Shift
A friend recently shared two articles with me, Matt Shumer's warning about AI disruption and Connor Boyack's optimistic counter, and they perfectly capture the two dominant reactions to what's happening right now. The truth probably falls somewhere in the middle, though I lean optimistic.
The Shift is real
Since Anthropic launched Claude Sonnet 4.5 in September (and Opus 4.5 in November), something fundamental changed. The capabilities crossed a threshold that shifted how I, and many of my colleagues, spend our time. We often find ourselves directing LLMs to write code for us, rather than using it as a faster autocomplete.
What fascinates me most is the adoption pattern. Early on, it was the classic early adopters: junior engineers trying every new tool. Then, when the models dramatically improved, senior, staff, and principal engineers suddenly found themselves pushing code faster than they ever had in their careers. Now? Designers, marketers, members of our legal team are all using or interested in these tools.
As I write this, I have Claude working in the background on a spontaneous idea I had for work.
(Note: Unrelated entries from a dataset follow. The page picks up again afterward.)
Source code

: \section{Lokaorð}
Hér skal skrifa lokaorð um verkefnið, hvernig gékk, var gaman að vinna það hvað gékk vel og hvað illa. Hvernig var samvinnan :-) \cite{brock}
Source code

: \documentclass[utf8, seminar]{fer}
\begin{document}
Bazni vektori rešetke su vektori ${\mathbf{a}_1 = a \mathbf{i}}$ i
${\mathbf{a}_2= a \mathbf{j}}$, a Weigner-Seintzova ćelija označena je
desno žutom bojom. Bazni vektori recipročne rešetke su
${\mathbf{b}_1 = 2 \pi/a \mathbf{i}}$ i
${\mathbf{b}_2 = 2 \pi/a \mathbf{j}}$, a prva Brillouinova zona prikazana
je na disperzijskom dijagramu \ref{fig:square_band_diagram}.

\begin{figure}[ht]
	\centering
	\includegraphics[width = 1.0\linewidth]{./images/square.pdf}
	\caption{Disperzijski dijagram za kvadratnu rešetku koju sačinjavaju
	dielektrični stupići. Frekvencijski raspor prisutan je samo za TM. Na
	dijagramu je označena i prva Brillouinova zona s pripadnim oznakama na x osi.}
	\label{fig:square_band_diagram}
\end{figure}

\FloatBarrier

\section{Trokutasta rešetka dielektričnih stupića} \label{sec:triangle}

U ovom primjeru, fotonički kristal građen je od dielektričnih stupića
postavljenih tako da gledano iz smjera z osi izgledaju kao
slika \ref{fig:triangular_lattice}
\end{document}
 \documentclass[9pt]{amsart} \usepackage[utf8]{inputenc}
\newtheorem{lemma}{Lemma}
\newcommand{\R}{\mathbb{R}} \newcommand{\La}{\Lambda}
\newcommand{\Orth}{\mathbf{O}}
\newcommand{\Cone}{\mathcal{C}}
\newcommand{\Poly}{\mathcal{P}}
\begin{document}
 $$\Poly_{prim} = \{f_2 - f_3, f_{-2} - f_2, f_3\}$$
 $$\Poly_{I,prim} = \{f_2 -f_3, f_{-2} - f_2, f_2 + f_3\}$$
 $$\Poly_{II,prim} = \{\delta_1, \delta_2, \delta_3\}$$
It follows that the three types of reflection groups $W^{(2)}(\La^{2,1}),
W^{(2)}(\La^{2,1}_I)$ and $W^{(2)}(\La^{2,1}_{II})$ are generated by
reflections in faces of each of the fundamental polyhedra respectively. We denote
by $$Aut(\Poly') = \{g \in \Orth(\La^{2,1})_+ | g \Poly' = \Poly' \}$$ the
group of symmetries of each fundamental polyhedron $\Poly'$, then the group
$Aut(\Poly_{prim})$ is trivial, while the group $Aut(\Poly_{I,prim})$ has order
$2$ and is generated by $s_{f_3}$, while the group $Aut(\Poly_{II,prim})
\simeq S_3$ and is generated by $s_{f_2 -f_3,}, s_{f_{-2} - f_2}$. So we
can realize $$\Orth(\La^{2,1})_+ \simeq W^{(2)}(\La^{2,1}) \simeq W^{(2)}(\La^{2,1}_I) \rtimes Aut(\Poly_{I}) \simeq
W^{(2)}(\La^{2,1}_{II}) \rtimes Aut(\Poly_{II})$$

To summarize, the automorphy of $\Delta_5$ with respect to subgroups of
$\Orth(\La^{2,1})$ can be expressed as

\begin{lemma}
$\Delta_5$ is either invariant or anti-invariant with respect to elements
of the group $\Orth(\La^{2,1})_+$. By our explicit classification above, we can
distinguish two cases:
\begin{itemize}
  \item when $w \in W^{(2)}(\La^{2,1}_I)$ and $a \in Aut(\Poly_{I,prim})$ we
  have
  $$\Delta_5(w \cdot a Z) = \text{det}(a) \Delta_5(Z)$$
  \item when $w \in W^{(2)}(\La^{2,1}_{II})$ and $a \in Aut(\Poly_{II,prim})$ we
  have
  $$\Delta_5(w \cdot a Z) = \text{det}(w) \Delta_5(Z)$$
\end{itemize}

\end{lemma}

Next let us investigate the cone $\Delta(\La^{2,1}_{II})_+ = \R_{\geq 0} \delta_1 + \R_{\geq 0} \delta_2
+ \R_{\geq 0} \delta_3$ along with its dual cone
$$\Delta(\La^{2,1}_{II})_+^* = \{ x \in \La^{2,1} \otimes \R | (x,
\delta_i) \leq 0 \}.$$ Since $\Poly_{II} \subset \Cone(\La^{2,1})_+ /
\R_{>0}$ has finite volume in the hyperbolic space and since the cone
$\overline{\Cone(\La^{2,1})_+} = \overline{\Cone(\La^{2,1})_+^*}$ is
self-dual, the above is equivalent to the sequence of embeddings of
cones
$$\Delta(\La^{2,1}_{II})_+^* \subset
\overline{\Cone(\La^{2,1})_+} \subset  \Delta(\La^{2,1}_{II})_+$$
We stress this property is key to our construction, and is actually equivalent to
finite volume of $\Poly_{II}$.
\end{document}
I also have it rebuilding my personal website so I can have a markdown-powered blog, specifically to share this post. These aren't hypotheticals. This is my Friday evening, and I'm genuinely excited about it.
The challenges we can't ignore
The first article is right: there's nothing we can do but ride this wave and adapt. The potential upside is enormous, but several critical challenges I believe need solving before we get there:
Models are frozen in time. They can't truly learn during inference. There are workarounds that simulate learning, but they're not actually updating their understanding. This limits adaptability, but only for now.
Security, as always, needs thought. Prompt injection, data poisoning, and guideline violations remain unsolved. As these tools gain autonomy, the attack surface grows. My colleagues and I have written about practical ways to navigate these risks. The best thing you can currently do is control the data given to agents and/or limit the tools they access.
The economics don't add up yet. Not many people discuss this in the hype threads, but trillions of dollars have been invested in AI infrastructure. These models aren't running at cost. Data centers are expensive, energy consumption is staggering, and the compute requirements keep growing. At some point, the business model needs to work without infinite VC funding.
Governance and ethics are lagging. Who owns the output? Who's legally responsible when things go wrong? Who's accountable when they go right? Who captures the wealth generated? These aren't just philosophical questions, they're practical ones that will determine whether this technology benefits everyone or concentrates power and wealth even further.
The displacement question
Here's where I part ways with pure optimism: it's the breadth and speed of this change that's unprecedented.
Every previous technological revolution displaced specific categories of workers who could retrain for adjacent roles. Factory workers (eventually) became office workers, etc.
AI is different. It's a general-purpose substitute for cognitive work that improves across all domains simultaneously. When a significant portion of the workforce becomes economically unproductive faster than they can upskill, we'll need new answers.
This could genuinely challenge modern capitalism's core assumption: that most people can trade labor for income, which creates demand for more labor. Whats the solution? Universal Basic Income? New categories of human work we haven't imagined? A renaissance of art and creativity? I don't know the answer, and I'm not sure anyone does.
But here's what I do know: the cost of making things is plummeting. The barrier between having an idea and building it is disappearing. And I find it exhilarating.
So what now
More-so now than ever personal creativity and ingenuity matter. How can we harness these tools to build things 100x faster while injecting our own vision? (See my colleague's recent project, workflow.live, for a perfect example.)
The people who will thrive aren't the ones who resist this shift. They're the ones who engage directly, understand the limitations, and figure out how to use it to build things that matter.
I'm certain of one thing: we're living through a genuinely historic moment. The best thing anyone can do is push these tools beyond what you think they're capable of. More often than not, you'll discover they far exceed your expectations. And if something isn't possible today, there's a good chance it will be tomorrow.